The Police Complaints Authority (PCA) is the police watchdog, meant to police the police; to guard the guards. Yet, serious questions remain as to the effectiveness of this authority given the current arrangements surrounding it.
These questions are heightened by last week’s announcement by the PCA that it has completed its long-standing probe into the infamous day of “Total Policing” in March 2015.
The fact remains that it is for the Office of the Director of Public Prosecutions (DPP) to initiate criminal proceedings in this country. The PCA may make recommendations for criminal charges to be laid in relation to the conduct of certain officials, but it is for the DPP to decide.
In coming to a decision, the DPP will have to review the case in full and the evidence that has been gathered. Normally a DPP will be in a position to provide advice to police during the course of an investigation as to the fulfilment of certain legal requirements. With an eye on what may unfold at a trial, the DPP can advise whether or not the elements of an offence are potentially made out in the law. The DPP cannot, however, order police.
But the Total Policing case is distinct from ordinary investigations because the Police Service, very early on, absolved itself from investigating this matter, citing deference for the PCA’s probe. That was more than two years ago.
Did the DPP advise the PCA during its probe? Will the DPP simply endorse the findings of the PCA? Or will this matter now be investigated afresh by the Police Service’s Professional Standards Bureau? Is the latter even feasible now that two years have elapsed? Time is of the essence in any probe.
In contrast to all of this uncertainty is the indelible experience of citizens on March 23, 2015.
Whether senior officials knew or not what was about to transpire, there is no question of the breakdown of the chain of command and there has been widespread condemnation of the crippling mass road-block activity which was staged amid a wage negotiation.

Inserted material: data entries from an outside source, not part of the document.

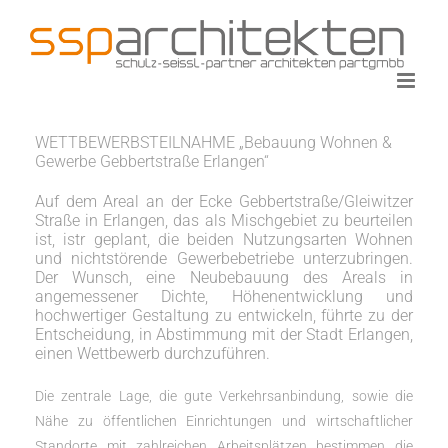
Zum
Inhalt
springen
WETTBEWERBSTEILNAHME „Bebauung Wohnen &
Gewerbe Gebbertstraße Erlangen“
Auf dem Areal an der Ecke Gebbertstraße/Gleiwitzer
Straße in Erlangen, das als Mischgebiet zu beurteilen
ist, istr geplant, die beiden Nutzungsarten Wohnen
und nichtstörende Gewerbebetriebe unterzubringen.
Der Wunsch, eine Neubebauung des Areals in
angemessener Dichte, Höhenentwicklung und
hochwertiger Gestaltung zu entwickeln, führte zu der
Entscheidung, in Abstimmung mit der Stadt Erlangen,
einen Wettbewerb durchzuführen.
Die zentrale Lage, die gute Verkehrsanbindung, sowie die
Nähe zu öffentlichen Einrichtungen und wirtschaftlicher
Standorte mit zahlreichen Arbeitsplätzen bestimmen die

A key criticism has been the failure of the Police Commissioner to institute disciplinary proceedings. To this we must also ask why it has taken the PCA two years to probe this matter. Because it was necessary to record 150 statements from police officers and civilians to scrutinise hundreds of related documents, the PCA should have been given the resources needed to do this with speed. The two-year delay is a stain not only on this institution but the entire system of governance in its fullest non-partisan sense.

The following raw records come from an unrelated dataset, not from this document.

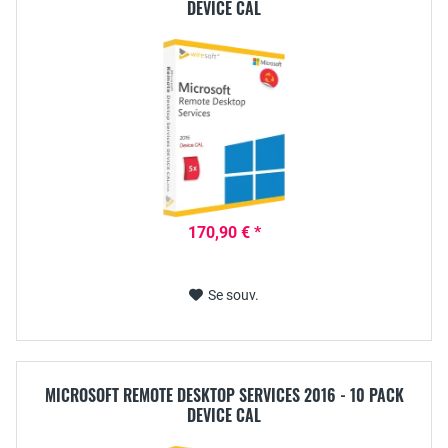
DEVICE CAL
170,90 € *
Se souv.
MICROSOFT REMOTE DESKTOP SERVICES 2016 - 10 PACK
DEVICE CAL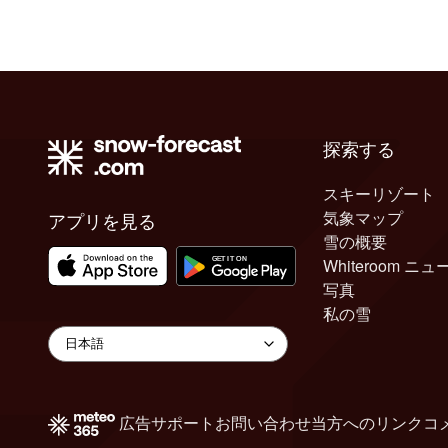
探索する
スキーリゾート
気象マップ
アプリを見る
雪の概要
Whiteroom ニュ
写真
私の雪
広告
サポート
お問い合わせ
当方へのリンク
コ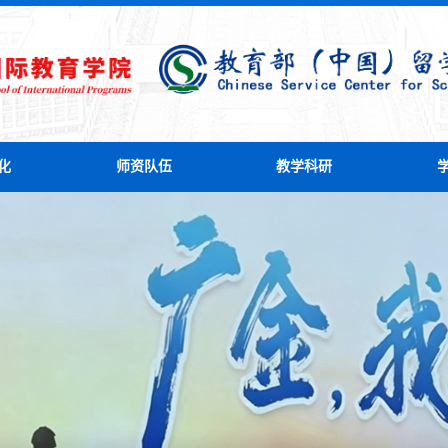
化
师资队伍
教学科研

It is unthinkable that such a major action as represented by March 2015 could have gone undetected by any branch of the Police Service. Worse are reports of involvement by officers of the Special Branch and the criticisms of an investigating officer, ACP Vincel Edwards, of Special Branch officials during the course of his weeks-long inquiry.
It all demonstrates serious breaches in the way the police operate and are managed. We hope the PCA has gotten to the bottom of the facts.
Whatever action is now taken – assuming any disciplinary action can be taken – one key concern moving forward must be the morale of police officers, already overburdened with the crime fight. Equally, though, are the serious fears of citizens who – citing Total Policing – are weary of police abuse. How can confidence in the Police Service be bolstered? And if the Police Social and Welfare Association, which is a body mandated by law, is found to be truly wanting, how can that organisation revitalise itself in order to best fulfill its mandate?
These are all serious matters that will have to be addressed. One thing is clear: another two years of delay would add insult to injury.